雷布思点点头,吸吮着手背上不知是谁洒落的酒。然后,脑海里突然浮现出一个小男孩来通报消息的画面,举起的杯子又放了下来。

雷布思从口袋里摸出一串钥匙,打开了公寓的大门。钥匙是崭新的,闪闪发光,正是那天配制的。

当他走向楼梯时肩膀在墙壁上擦了一下,他紧紧抓住栏杆,爬上了楼梯。他用剩下的两把闪闪发光的钥匙打开了菲利普·巴尔弗的公寓。

里面一个人也没有,报警器也没打开。他打开了灯,脚下松软的地毯似乎要缠住他的脚踝,他不得不撑着墙壁不让自己跌倒。房间还是和他们离开时一样,只是书桌上的电脑不见了,应该被搬回了警察局,西沃恩相信可以从巴尔弗的互联网提供商那里获取破解密码。

卧室里,不知是谁从椅子上搬走了大卫·斯科特洛的那堆衣服,雷布思推测是斯科特洛自己干的,可他未经允许。法院检查处规定,任何东西都不能从公寓里拿走,除非得到许可。但法院检查处可能还没来得及检查这些衣服,也没采集过样本。

法院已经要求必须缩减开支,像此类案件,花费就像流水一样。

雷布思在厨房倒了一大杯水,回到起居室坐下,差不多就坐在大卫·科斯特洛之前坐的位置。
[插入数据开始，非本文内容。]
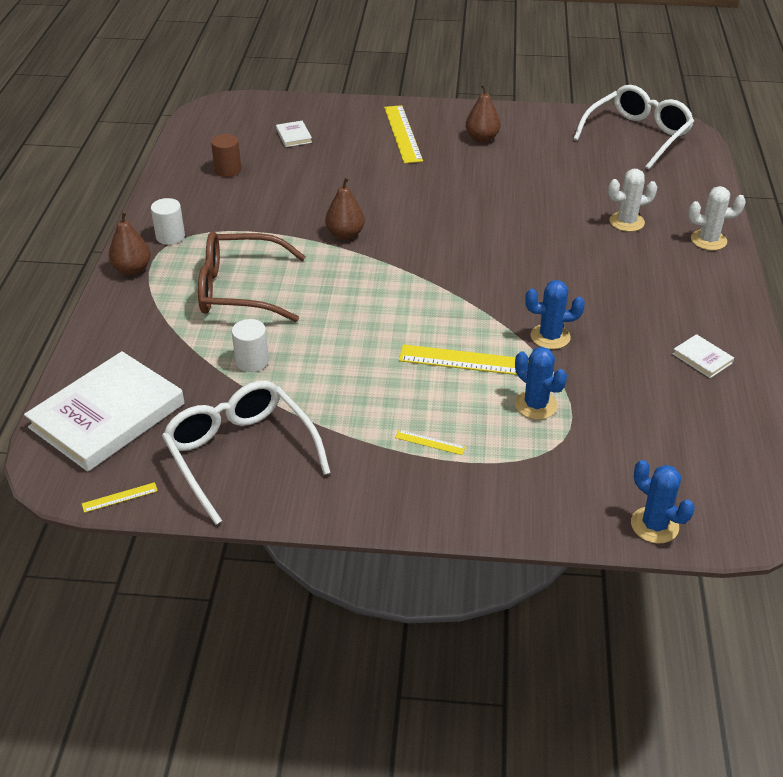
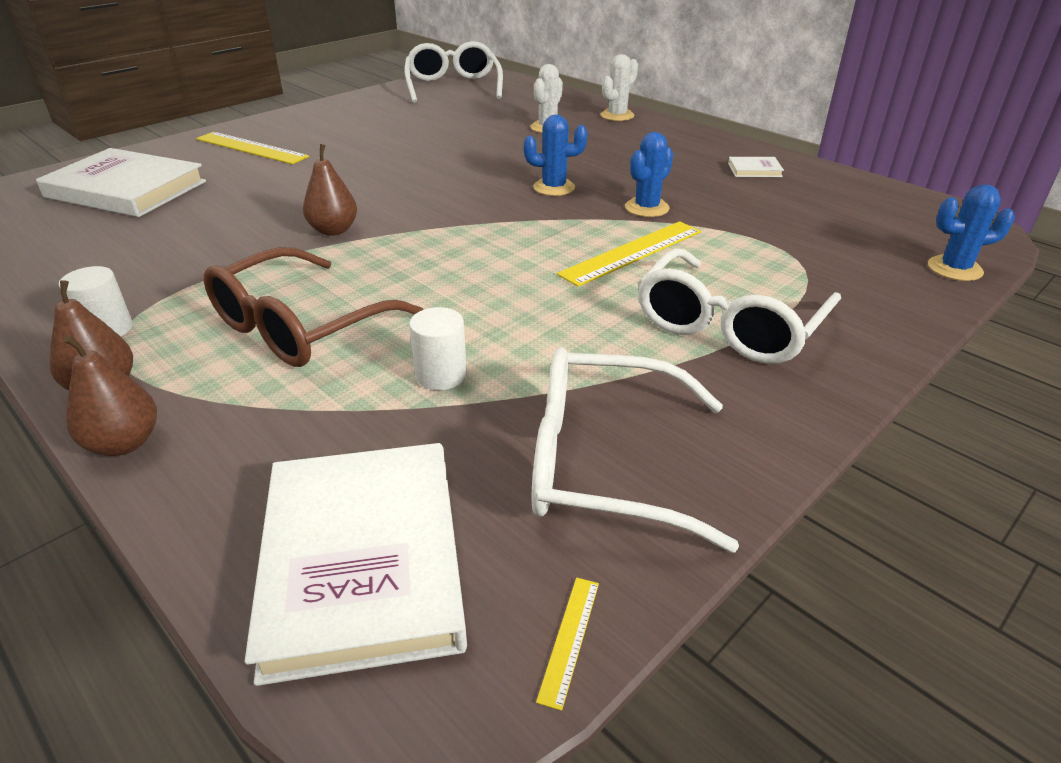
camera: 50 degrees left, 5 degrees down
(228, 170) = (86, 243): brown cylinder -> none
(294, 136) = (126, 189): white book -> white book, size x2.46
(430, 442) = (729, 324): yellow ruler -> white glasses
(482, 138) = (334, 126): brown pear -> brown pear (124, 443)
(536, 405) = (734, 251): blue cactus -> blue cactus (554, 187)

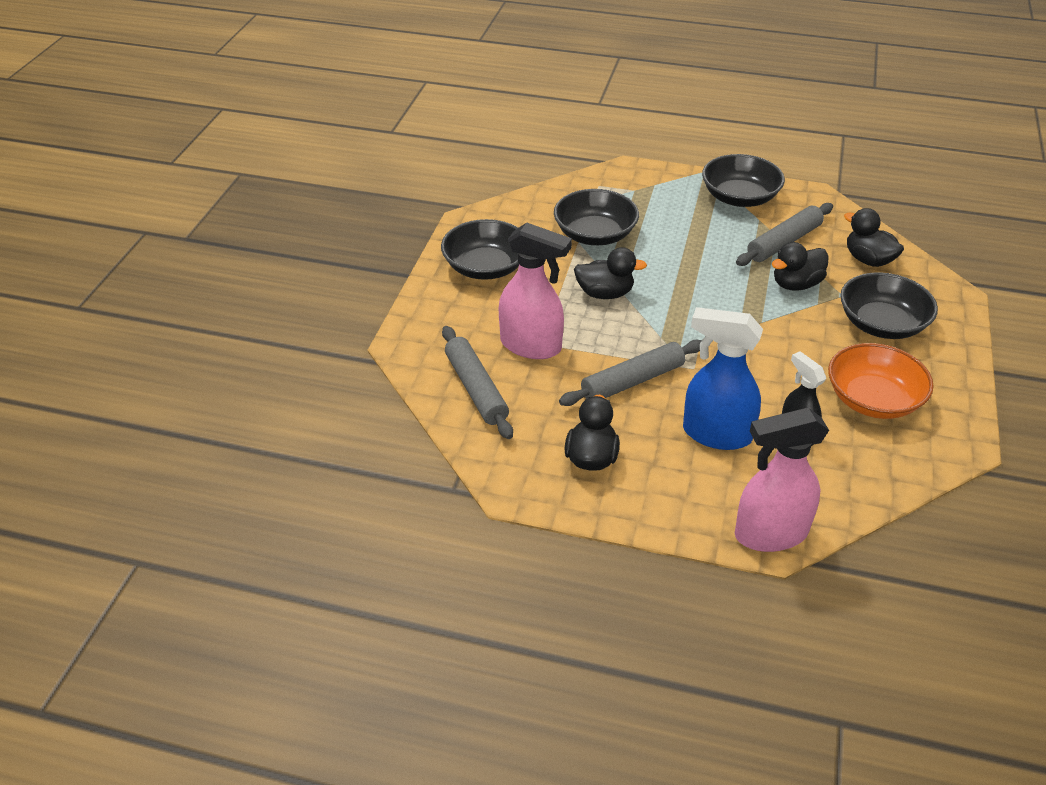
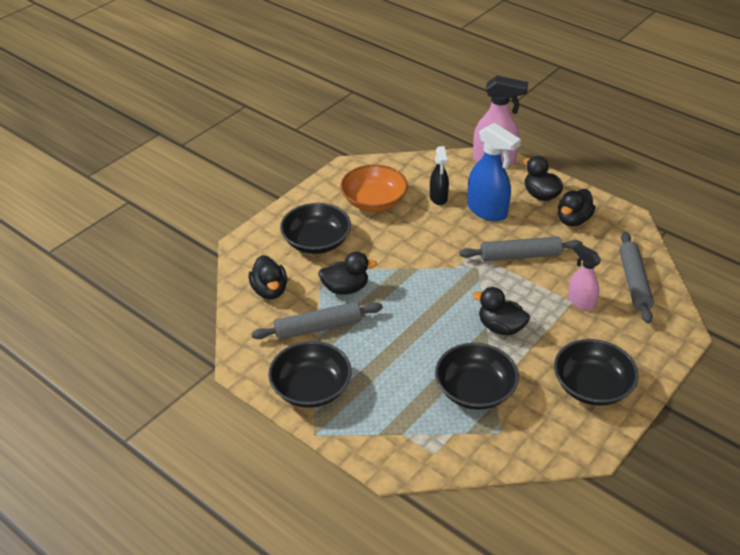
camera: 155 degrees left, 0 degrees up
(531, 346) = (580, 301): pink spray bottle -> pink spray bottle, size x0.61
(659, 487) = (541, 195): none -> black duck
一些小水珠从他的下巴滴下来。墙壁上挂着抽象画,它们好像在和雷布思开玩笑,随着他的目光一起游动。他弯下腰把空杯子放在地上,然后双手撑地,跪了下来。唯一的解释是,有不怀好意的人将迷药掺入了饮料。他转过身坐下,闭了一会儿眼睛。

对于失踪者,有时候你的担心是徒劳的。他们不现身,也不希望被别人找到。这样的案例太多了,总有寻人照片和寻人启事在办公室里传来传去,他们的面孔模模糊糊,仿佛正处在成为鬼魂的过程中。

他眨了眨眼,眼睛可以睁开了,一眼就望见了装饰华丽的天花板。在新城,这是一套又大又好的房子,但雷布思还是喜欢他在旧城区的住所,那里有更多的商店,也不像这里如此显摆。
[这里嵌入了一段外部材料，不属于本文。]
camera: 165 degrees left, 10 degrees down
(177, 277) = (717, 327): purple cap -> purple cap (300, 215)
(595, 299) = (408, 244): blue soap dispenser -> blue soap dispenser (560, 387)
那杯阿德贝格一定被掺入了烈酒,真不该再喝那杯的,真是活见鬼。他不知道那个男孩到底发生了什么事,是意外造成的还是故意设计的?这个小男孩现在可能已经当上了父亲,甚至是爷爷。他还会梦到被他杀害的妹妹吗?他能记起那位站在前台后面穿着制服、神色紧张的年轻小伙子吗?他伸出手摸了摸地板,都是打过蜡的实木地板。他突然想到,他们还没有将地板撬起来检查!他感觉到两块地板之间有裂缝,于是使劲儿挖,但什么也没挖到。不知怎么回事,他打翻了杯子,杯子开始滚动,声音充满整个房间。雷布思看到它一直滚到门口才停下来,是一双脚拦住了它。

“这到底是什么鬼东西?”

雷布思站起身来。在他面前站着一位大概45岁出头的男人,双手插在中长的黑色羊毛大衣口袋里。那人稍微拉开距离,堵在了门口。

“你是谁?”雷布思问。那个人从口袋里抽出一只手,拿着一个手机凑到耳边,说道:“我在报警。”“我就是警察,”雷布思说着,从口袋里摸出了他的证件,“探长雷布思。”

男人拿过证件看了看,还给雷布思,说:“我是约翰·巴尔弗。”他降低声调,声音听起来不再那么紧张了。雷布思点点头,他对他已经了解几分了。

“很抱歉,如果我……”雷布思将证件放回口袋,话还没说完,就有点站不住了。